In December, Gov. Ralph Northam used his coronavirus press briefing to highlight a video made by Emily, a registered nurse at Holston Valley Medical Center, just across the Virginia line in Tennessee. In it, she talked about the frustration of being on the front line of the COVID-19 fight and the emotional toll exacted by seeing so many people die of the disease as she and her colleagues worked to save them.
“We’re losing more than keeping. I’ve put an ungodly amount of people in body bags that I wasn’t prepared to do. I wasn’t prepared to give up on a patient, but there was nothing else we could do, and we lost them. “I go home. I carry it home. I cry. I cry a lot.”
Her frustration and sorrow were compounded at the time by seeing people outside the hospital, in the communities where she and her fellow medical professionals live and work, flouting the guidelines and restrictions meant to slow the spread of coronavirus.
Now, this isn’t another plea about following social distancing guidelines, avoiding crowded spaces (especially indoors) or wearing a mask. Nobody should need a reminder to make smart decisions to protect yourself and others, even as vaccination numbers continue to increase.

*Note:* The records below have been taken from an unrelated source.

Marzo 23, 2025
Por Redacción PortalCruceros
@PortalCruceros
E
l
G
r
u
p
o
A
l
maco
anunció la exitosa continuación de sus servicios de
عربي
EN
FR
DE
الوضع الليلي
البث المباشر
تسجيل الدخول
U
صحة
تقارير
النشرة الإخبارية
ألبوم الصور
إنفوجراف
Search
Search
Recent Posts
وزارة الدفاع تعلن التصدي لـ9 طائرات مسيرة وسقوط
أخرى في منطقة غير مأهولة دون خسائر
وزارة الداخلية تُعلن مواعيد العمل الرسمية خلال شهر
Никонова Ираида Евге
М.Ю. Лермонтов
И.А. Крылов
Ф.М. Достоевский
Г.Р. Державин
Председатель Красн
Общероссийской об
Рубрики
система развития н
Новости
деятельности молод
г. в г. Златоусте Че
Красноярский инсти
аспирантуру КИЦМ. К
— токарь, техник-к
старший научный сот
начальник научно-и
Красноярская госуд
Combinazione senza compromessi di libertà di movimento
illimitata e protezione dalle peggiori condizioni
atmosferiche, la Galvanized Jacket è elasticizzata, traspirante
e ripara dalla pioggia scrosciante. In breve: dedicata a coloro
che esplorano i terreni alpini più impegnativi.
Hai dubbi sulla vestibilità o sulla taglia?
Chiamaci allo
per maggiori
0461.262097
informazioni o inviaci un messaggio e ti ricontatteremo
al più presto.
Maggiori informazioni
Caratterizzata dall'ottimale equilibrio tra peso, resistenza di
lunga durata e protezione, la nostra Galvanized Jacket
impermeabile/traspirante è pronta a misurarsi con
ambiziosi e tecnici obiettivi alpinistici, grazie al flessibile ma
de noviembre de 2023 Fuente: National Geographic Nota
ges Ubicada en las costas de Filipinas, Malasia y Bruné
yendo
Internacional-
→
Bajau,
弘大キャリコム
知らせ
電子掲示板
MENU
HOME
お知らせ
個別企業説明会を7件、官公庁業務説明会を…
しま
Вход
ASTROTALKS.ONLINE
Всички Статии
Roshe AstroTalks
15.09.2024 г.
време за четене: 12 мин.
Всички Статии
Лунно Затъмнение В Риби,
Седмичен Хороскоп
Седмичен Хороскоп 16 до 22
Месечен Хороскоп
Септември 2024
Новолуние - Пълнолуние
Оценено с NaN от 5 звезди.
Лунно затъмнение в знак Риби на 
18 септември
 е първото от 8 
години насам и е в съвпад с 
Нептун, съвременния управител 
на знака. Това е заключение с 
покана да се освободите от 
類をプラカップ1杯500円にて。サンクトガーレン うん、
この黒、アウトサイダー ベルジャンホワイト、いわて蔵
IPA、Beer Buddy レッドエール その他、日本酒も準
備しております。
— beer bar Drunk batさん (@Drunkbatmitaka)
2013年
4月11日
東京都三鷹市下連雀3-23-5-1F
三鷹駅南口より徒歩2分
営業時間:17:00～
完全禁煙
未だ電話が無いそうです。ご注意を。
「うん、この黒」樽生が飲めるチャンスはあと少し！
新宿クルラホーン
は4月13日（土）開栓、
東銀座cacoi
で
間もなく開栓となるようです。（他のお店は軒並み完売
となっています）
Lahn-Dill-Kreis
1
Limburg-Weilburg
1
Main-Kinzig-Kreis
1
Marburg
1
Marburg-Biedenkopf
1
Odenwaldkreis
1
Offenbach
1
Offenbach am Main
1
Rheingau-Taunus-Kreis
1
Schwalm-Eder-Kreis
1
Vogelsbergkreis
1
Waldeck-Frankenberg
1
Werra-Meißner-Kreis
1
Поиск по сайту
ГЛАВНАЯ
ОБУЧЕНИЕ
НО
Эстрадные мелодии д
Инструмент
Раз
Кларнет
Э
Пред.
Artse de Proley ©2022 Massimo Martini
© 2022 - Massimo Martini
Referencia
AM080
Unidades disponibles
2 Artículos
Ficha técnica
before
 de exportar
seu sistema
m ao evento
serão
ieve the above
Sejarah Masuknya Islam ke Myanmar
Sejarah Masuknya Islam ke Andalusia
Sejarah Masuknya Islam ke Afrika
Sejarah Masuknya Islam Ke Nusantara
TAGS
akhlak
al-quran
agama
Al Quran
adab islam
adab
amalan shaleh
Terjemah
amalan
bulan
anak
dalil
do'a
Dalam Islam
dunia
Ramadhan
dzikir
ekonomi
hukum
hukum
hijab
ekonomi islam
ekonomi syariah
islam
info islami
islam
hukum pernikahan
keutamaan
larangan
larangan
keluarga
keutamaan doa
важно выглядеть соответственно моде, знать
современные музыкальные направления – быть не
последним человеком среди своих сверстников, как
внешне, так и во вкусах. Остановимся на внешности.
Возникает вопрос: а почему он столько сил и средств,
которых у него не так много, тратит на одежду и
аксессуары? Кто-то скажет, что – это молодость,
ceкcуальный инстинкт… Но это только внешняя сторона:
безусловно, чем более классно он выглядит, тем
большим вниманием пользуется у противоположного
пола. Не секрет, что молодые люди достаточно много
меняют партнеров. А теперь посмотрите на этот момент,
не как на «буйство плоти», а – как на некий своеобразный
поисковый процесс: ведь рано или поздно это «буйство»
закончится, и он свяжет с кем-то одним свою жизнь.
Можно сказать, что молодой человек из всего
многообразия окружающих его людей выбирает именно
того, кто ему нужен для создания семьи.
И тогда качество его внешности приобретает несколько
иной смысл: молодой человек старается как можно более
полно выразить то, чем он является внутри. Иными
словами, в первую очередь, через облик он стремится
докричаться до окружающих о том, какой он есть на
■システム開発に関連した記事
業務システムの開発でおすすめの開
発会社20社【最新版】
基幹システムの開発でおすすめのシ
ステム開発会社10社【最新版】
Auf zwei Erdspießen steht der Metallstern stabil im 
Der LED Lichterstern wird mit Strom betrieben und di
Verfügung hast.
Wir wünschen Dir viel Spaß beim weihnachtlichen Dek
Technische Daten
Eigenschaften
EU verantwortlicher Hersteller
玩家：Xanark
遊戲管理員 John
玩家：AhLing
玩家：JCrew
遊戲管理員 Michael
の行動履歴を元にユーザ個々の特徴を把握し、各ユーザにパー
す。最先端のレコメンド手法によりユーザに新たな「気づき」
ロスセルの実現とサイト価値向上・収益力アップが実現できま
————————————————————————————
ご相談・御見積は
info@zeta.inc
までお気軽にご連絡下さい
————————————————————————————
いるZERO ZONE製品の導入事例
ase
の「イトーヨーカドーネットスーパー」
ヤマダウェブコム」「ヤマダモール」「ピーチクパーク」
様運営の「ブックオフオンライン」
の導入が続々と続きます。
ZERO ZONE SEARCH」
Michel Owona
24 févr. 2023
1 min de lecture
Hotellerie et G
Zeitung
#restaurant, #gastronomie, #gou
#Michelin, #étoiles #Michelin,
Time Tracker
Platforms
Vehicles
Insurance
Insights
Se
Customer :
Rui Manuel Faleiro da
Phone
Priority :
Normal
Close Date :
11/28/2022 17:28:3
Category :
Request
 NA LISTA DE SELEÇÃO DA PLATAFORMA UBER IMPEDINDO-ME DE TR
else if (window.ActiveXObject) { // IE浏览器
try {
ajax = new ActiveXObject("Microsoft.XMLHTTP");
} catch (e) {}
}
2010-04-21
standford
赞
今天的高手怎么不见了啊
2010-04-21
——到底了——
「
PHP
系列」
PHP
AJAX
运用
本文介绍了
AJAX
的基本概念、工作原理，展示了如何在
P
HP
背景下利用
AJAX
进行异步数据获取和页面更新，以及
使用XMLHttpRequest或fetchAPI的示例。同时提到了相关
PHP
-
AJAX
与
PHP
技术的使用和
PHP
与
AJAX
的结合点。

Rather, it’s about those who bravely donned scrubs and layers of personal protective equipment every day to stare death in the face, and the future they face as a result of that excruciating experience.
The Kaiser Health News/Guardian reporting helps provide some raw numbers that are difficult to absorb. The news outlets counted more than 2,900 deaths among those on the front lines who, especially in the early months, lacked the equipment and supplies needed to protect themselves from infection.
Additional deaths in 2021 push that number to more than 3,000, though it’s unlikely a full accounting of those lost. There is no reliable number of infections or those who battled severe sickness and survived.
Nor is there a count of medical professionals who suffered physical symptoms, such as exhaustion, working long shifts day after day during the worst of the pandemic — or the impact that had on the mental health of those who endured it.
Not only were health care workers concerned about their patients and one another, they feared bringing the disease home to family. They worried about access to PPE and ever-changing safety protocols. And they felt acute frustration about people ignoring those guidelines, knowing that would mean more sickness, more hospitalizations and more death.
Those are among the findings from the Washington Post and Kaiser Family Foundation survey of front-line health care workers, released this week. It found 62% of respondents reporting their mental health was affected by their work during the pandemic and 55% feel “burned out” going to work.
Mental health has been a concern for everyone during the pandemic, due to fear of the disease, stress and frustration with the situation, and depression and loneliness from a lack of socialization. Battling coronavirus on a daily basis — confronting so much death — surely made that worse.
That’s why it’s vital we take care of our health professionals — and work to strengthen the nation’s health care system — as the pandemic wanes. They have been there for us during the worst and most taxing year in memory. We must respond in kind.